Short exercise —
Recast each line of the listing below as a Markdown table with two columns, No. for the row number and Line for the line itself, leaving out any blank lines.

Collection entries
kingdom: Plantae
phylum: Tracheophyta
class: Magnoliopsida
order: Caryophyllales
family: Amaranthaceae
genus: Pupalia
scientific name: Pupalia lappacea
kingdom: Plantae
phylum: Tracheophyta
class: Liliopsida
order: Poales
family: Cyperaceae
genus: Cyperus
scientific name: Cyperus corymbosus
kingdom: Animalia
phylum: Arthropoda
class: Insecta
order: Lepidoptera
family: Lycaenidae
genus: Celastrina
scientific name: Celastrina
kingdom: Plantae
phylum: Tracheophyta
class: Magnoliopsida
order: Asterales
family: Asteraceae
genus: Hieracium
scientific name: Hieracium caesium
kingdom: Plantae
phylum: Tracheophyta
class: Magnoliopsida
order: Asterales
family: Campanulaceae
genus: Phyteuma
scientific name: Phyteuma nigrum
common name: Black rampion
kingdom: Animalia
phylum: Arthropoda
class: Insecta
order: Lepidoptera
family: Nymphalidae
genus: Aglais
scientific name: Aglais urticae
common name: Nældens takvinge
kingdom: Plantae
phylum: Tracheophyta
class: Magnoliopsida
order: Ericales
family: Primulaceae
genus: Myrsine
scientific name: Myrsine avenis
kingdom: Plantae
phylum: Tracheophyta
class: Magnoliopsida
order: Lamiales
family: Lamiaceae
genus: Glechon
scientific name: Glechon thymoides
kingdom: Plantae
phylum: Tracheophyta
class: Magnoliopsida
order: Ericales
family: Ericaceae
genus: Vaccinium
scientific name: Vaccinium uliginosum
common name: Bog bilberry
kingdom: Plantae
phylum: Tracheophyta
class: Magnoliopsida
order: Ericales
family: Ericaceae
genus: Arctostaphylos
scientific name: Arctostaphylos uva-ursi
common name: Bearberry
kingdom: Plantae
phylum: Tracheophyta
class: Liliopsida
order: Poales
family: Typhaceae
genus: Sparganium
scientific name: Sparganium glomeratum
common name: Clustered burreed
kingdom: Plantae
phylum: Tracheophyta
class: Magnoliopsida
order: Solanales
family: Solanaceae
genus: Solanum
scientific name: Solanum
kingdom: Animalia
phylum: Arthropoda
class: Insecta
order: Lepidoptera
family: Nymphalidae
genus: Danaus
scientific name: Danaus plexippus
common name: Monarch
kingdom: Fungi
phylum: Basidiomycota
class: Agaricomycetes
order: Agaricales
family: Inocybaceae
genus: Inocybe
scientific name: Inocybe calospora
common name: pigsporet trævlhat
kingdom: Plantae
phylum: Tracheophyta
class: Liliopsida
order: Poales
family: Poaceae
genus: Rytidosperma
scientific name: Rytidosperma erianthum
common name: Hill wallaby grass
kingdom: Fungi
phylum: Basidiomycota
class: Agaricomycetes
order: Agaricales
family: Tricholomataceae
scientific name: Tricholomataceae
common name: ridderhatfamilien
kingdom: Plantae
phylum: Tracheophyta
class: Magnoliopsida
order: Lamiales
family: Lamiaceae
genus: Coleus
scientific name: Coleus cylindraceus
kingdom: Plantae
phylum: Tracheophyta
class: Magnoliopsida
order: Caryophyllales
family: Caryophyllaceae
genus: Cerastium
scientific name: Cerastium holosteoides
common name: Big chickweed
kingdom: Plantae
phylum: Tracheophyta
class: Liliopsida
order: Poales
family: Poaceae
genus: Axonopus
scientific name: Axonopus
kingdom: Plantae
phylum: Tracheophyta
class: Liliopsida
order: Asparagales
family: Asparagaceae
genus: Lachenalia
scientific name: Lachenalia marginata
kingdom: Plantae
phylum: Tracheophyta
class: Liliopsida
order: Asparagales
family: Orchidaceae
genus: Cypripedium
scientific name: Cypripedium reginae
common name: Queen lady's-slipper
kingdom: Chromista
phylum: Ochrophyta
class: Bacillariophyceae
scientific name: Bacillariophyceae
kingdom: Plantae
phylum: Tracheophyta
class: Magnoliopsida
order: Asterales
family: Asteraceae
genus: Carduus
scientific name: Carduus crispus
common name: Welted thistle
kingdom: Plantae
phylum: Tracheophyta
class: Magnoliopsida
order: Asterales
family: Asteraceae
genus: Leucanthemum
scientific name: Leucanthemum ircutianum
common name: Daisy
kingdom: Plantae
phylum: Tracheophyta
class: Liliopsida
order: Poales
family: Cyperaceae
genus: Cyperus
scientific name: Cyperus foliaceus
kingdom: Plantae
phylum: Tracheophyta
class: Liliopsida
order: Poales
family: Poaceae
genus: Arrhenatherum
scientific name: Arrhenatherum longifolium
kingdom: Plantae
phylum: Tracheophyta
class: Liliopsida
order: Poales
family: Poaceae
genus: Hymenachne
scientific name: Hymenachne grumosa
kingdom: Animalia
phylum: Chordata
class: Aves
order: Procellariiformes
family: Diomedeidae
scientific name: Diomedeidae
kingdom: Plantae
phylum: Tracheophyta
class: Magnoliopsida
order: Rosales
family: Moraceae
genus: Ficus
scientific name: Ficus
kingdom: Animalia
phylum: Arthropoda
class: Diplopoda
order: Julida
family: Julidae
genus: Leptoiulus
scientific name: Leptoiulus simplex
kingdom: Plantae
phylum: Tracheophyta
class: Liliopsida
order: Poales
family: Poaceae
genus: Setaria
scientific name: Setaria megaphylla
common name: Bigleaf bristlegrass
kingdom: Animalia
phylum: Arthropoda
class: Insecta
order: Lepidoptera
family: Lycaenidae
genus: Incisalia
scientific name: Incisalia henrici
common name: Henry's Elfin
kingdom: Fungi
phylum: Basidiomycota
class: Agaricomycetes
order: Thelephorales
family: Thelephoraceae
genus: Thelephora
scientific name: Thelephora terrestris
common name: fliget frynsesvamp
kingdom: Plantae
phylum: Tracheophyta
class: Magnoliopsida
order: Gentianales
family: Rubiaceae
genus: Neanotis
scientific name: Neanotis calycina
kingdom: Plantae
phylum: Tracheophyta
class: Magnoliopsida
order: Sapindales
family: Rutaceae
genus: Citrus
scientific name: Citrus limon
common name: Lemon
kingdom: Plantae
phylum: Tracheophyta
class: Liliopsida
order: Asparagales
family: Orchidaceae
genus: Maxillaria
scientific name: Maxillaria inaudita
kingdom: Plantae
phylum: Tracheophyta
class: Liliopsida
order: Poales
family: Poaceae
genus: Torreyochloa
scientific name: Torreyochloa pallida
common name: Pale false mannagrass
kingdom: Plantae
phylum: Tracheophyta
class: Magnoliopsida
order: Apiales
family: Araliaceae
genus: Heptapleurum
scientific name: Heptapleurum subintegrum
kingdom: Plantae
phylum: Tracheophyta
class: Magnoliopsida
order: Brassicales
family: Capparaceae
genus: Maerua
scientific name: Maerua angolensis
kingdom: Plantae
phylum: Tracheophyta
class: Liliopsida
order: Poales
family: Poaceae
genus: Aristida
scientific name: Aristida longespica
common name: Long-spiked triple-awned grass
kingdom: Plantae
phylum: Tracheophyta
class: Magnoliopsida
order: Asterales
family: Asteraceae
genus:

Answer to the exercise —
| No. | Line |
|---|---|
| 1 | kingdom: Plantae |
| 2 | phylum: Tracheophyta |
| 3 | class: Magnoliopsida |
| 4 | order: Caryophyllales |
| 5 | family: Amaranthaceae |
| 6 | genus: Pupalia |
| 7 | scientific name: Pupalia lappacea |
| 8 | kingdom: Plantae |
| 9 | phylum: Tracheophyta |
| 10 | class: Liliopsida |
| 11 | order: Poales |
| 12 | family: Cyperaceae |
| 13 | genus: Cyperus |
| 14 | scientific name: Cyperus corymbosus |
| 15 | kingdom: Animalia |
| 16 | phylum: Arthropoda |
| 17 | class: Insecta |
| 18 | order: Lepidoptera |
| 19 | family: Lycaenidae |
| 20 | genus: Celastrina |
| 21 | scientific name: Celastrina |
| 22 | kingdom: Plantae |
| 23 | phylum: Tracheophyta |
| 24 | class: Magnoliopsida |
| 25 | order: Asterales |
| 26 | family: Asteraceae |
| 27 | genus: Hieracium |
| 28 | scientific name: Hieracium caesium |
| 29 | kingdom: Plantae |
| 30 | phylum: Tracheophyta |
| 31 | class: Magnoliopsida |
| 32 | order: Asterales |
| 33 | family: Campanulaceae |
| 34 | genus: Phyteuma |
| 35 | scientific name: Phyteuma nigrum |
| 36 | common name: Black rampion |
| 37 | kingdom: Animalia |
| 38 | phylum: Arthropoda |
| 39 | class: Insecta |
| 40 | order: Lepidoptera |
| 41 | family: Nymphalidae |
| 42 | genus: Aglais |
| 43 | scientific name: Aglais urticae |
| 44 | common name: Nældens takvinge |
| 45 | kingdom: Plantae |
| 46 | phylum: Tracheophyta |
| 47 | class: Magnoliopsida |
| 48 | order: Ericales |
| 49 | family: Primulaceae |
| 50 | genus: Myrsine |
| 51 | scientific name: Myrsine avenis |
| 52 | kingdom: Plantae |
| 53 | phylum: Tracheophyta |
| 54 | class: Magnoliopsida |
| 55 | order: Lamiales |
| 56 | family: Lamiaceae |
| 57 | genus: Glechon |
| 58 | scientific name: Glechon thymoides |
| 59 | kingdom: Plantae |
| 60 | phylum: Tracheophyta |
| 61 | class: Magnoliopsida |
| 62 | order: Ericales |
| 63 | family: Ericaceae |
| 64 | genus: Vaccinium |
| 65 | scientific name: Vaccinium uliginosum |
| 66 | common name: Bog bilberry |
| 67 | kingdom: Plantae |
| 68 | phylum: Tracheophyta |
| 69 | class: Magnoliopsida |
| 70 | order: Ericales |
| 71 | family: Ericaceae |
| 72 | genus: Arctostaphylos |
| 73 | scientific name: Arctostaphylos uva-ursi |
| 74 | common name: Bearberry |
| 75 | kingdom: Plantae |
| 76 | phylum: Tracheophyta |
| 77 | class: Liliopsida |
| 78 | order: Poales |
| 79 | family: Typhaceae |
| 80 | genus: Sparganium |
| 81 | scientific name: Sparganium glomeratum |
| 82 | common name: Clustered burreed |
| 83 | kingdom: Plantae |
| 84 | phylum: Tracheophyta |
| 85 | class: Magnoliopsida |
| 86 | order: Solanales |
| 87 | family: Solanaceae |
| 88 | genus: Solanum |
| 89 | scientific name: Solanum |
| 90 | kingdom: Animalia |
| 91 | phylum: Arthropoda |
| 92 | class: Insecta |
| 93 | order: Lepidoptera |
| 94 | family: Nymphalidae |
| 95 | genus: Danaus |
| 96 | scientific name: Danaus plexippus |
| 97 | common name: Monarch |
| 98 | kingdom: Fungi |
| 99 | phylum: Basidiomycota |
| 100 | class: Agaricomycetes |
| 101 | order: Agaricales |
| 102 | family: Inocybaceae |
| 103 | genus: Inocybe |
| 104 | scientific name: Inocybe calospora |
| 105 | common name: pigsporet trævlhat |
| 106 | kingdom: Plantae |
| 107 | phylum: Tracheophyta |
| 108 | class: Liliopsida |
| 109 | order: Poales |
| 110 | family: Poaceae |
| 111 | genus: Rytidosperma |
| 112 | scientific name: Rytidosperma erianthum |
| 113 | common name: Hill wallaby grass |
| 114 | kingdom: Fungi |
| 115 | phylum: Basidiomycota |
| 116 | class: Agaricomycetes |
| 117 | order: Agaricales |
| 118 | family: Tricholomataceae |
| 119 | scientific name: Tricholomataceae |
| 120 | common name: ridderhatfamilien |
| 121 | kingdom: Plantae |
| 122 | phylum: Tracheophyta |
| 123 | class: Magnoliopsida |
| 124 | order: Lamiales |
| 125 | family: Lamiaceae |
| 126 | genus: Coleus |
| 127 | scientific name: Coleus cylindraceus |
| 128 | kingdom: Plantae |
| 129 | phylum: Tracheophyta |
| 130 | class: Magnoliopsida |
| 131 | order: Caryophyllales |
| 132 | family: Caryophyllaceae |
| 133 | genus: Cerastium |
| 134 | scientific name: Cerastium holosteoides |
| 135 | common name: Big chickweed |
| 136 | kingdom: Plantae |
| 137 | phylum: Tracheophyta |
| 138 | class: Liliopsida |
| 139 | order: Poales |
| 140 | family: Poaceae |
| 141 | genus: Axonopus |
| 142 | scientific name: Axonopus |
| 143 | kingdom: Plantae |
| 144 | phylum: Tracheophyta |
| 145 | class: Liliopsida |
| 146 | order: Asparagales |
| 147 | family: Asparagaceae |
| 148 | genus: Lachenalia |
| 149 | scientific name: Lachenalia marginata |
| 150 | kingdom: Plantae |
| 151 | phylum: Tracheophyta |
| 152 | class: Liliopsida |
| 153 | order: Asparagales |
| 154 | family: Orchidaceae |
| 155 | genus: Cypripedium |
| 156 | scientific name: Cypripedium reginae |
| 157 | common name: Queen lady's-slipper |
| 158 | kingdom: Chromista |
| 159 | phylum: Ochrophyta |
| 160 | class: Bacillariophyceae |
| 161 | scientific name: Bacillariophyceae |
| 162 | kingdom: Plantae |
| 163 | phylum: Tracheophyta |
| 164 | class: Magnoliopsida |
| 165 | order: Asterales |
| 166 | family: Asteraceae |
| 167 | genus: Carduus |
| 168 | scientific name: Carduus crispus |
| 169 | common name: Welted thistle |
| 170 | kingdom: Plantae |
| 171 | phylum: Tracheophyta |
| 172 | class: Magnoliopsida |
| 173 | order: Asterales |
| 174 | family: Asteraceae |
| 175 | genus: Leucanthemum |
| 176 | scientific name: Leucanthemum ircutianum |
| 177 | common name: Daisy |
| 178 | kingdom: Plantae |
| 179 | phylum: Tracheophyta |
| 180 | class: Liliopsida |
| 181 | order: Poales |
| 182 | family: Cyperaceae |
| 183 | genus: Cyperus |
| 184 | scientific name: Cyperus foliaceus |
| 185 | kingdom: Plantae |
| 186 | phylum: Tracheophyta |
| 187 | class: Liliopsida |
| 188 | order: Poales |
| 189 | family: Poaceae |
| 190 | genus: Arrhenatherum |
| 191 | scientific name: Arrhenatherum longifolium |
| 192 | kingdom: Plantae |
| 193 | phylum: Tracheophyta |
| 194 | class: Liliopsida |
| 195 | order: Poales |
| 196 | family: Poaceae |
| 197 | genus: Hymenachne |
| 198 | scientific name: Hymenachne grumosa |
| 199 | kingdom: Animalia |
| 200 | phylum: Chordata |
| 201 | class: Aves |
| 202 | order: Procellariiformes |
| 203 | family: Diomedeidae |
| 204 | scientific name: Diomedeidae |
| 205 | kingdom: Plantae |
| 206 | phylum: Tracheophyta |
| 207 | class: Magnoliopsida |
| 208 | order: Rosales |
| 209 | family: Moraceae |
| 210 | genus: Ficus |
| 211 | scientific name: Ficus |
| 212 | kingdom: Animalia |
| 213 | phylum: Arthropoda |
| 214 | class: Diplopoda |
| 215 | order: Julida |
| 216 | family: Julidae |
| 217 | genus: Leptoiulus |
| 218 | scientific name: Leptoiulus simplex |
| 219 | kingdom: Plantae |
| 220 | phylum: Tracheophyta |
| 221 | class: Liliopsida |
| 222 | order: Poales |
| 223 | family: Poaceae |
| 224 | genus: Setaria |
| 225 | scientific name: Setaria megaphylla |
| 226 | common name: Bigleaf bristlegrass |
| 227 | kingdom: Animalia |
| 228 | phylum: Arthropoda |
| 229 | class: Insecta |
| 230 | order: Lepidoptera |
| 231 | family: Lycaenidae |
| 232 | genus: Incisalia |
| 233 | scientific name: Incisalia henrici |
| 234 | common name: Henry's Elfin |
| 235 | kingdom: Fungi |
| 236 | phylum: Basidiomycota |
| 237 | class: Agaricomycetes |
| 238 | order: Thelephorales |
| 239 | family: Thelephoraceae |
| 240 | genus: Thelephora |
| 241 | scientific name: Thelephora terrestris |
| 242 | common name: fliget frynsesvamp |
| 243 | kingdom: Plantae |
| 244 | phylum: Tracheophyta |
| 245 | class: Magnoliopsida |
| 246 | order: Gentianales |
| 247 | family: Rubiaceae |
| 248 | genus: Neanotis |
| 249 | scientific name: Neanotis calycina |
| 250 | kingdom: Plantae |
| 251 | phylum: Tracheophyta |
| 252 | class: Magnoliopsida |
| 253 | order: Sapindales |
| 254 | family: Rutaceae |
| 255 | genus: Citrus |
| 256 | scientific name: Citrus limon |
| 257 | common name: Lemon |
| 258 | kingdom: Plantae |
| 259 | phylum: Tracheophyta |
| 260 | class: Liliopsida |
| 261 | order: Asparagales |
| 262 | family: Orchidaceae |
| 263 | genus: Maxillaria |
| 264 | scientific name: Maxillaria inaudita |
| 265 | kingdom: Plantae |
| 266 | phylum: Tracheophyta |
| 267 | class: Liliopsida |
| 268 | order: Poales |
| 269 | family: Poaceae |
| 270 | genus: Torreyochloa |
| 271 | scientific name: Torreyochloa pallida |
| 272 | common name: Pale false mannagrass |
| 273 | kingdom: Plantae |
| 274 | phylum: Tracheophyta |
| 275 | class: Magnoliopsida |
| 276 | order: Apiales |
| 277 | family: Araliaceae |
| 278 | genus: Heptapleurum |
| 279 | scientific name: Heptapleurum subintegrum |
| 280 | kingdom: Plantae |
| 281 | phylum: Tracheophyta |
| 282 | class: Magnoliopsida |
| 283 | order: Brassicales |
| 284 | family: Capparaceae |
| 285 | genus: Maerua |
| 286 | scientific name: Maerua angolensis |
| 287 | kingdom: Plantae |
| 288 | phylum: Tracheophyta |
| 289 | class: Liliopsida |
| 290 | order: Poales |
| 291 | family: Poaceae |
| 292 | genus: Aristida |
| 293 | scientific name: Aristida longespica |
| 294 | common name: Long-spiked triple-awned grass |
| 295 | kingdom: Plantae |
| 296 | phylum: Tracheophyta |
| 297 | class: Magnoliopsida |
| 298 | order: Asterales |
| 299 | family: Asteraceae |
| 300 | genus: |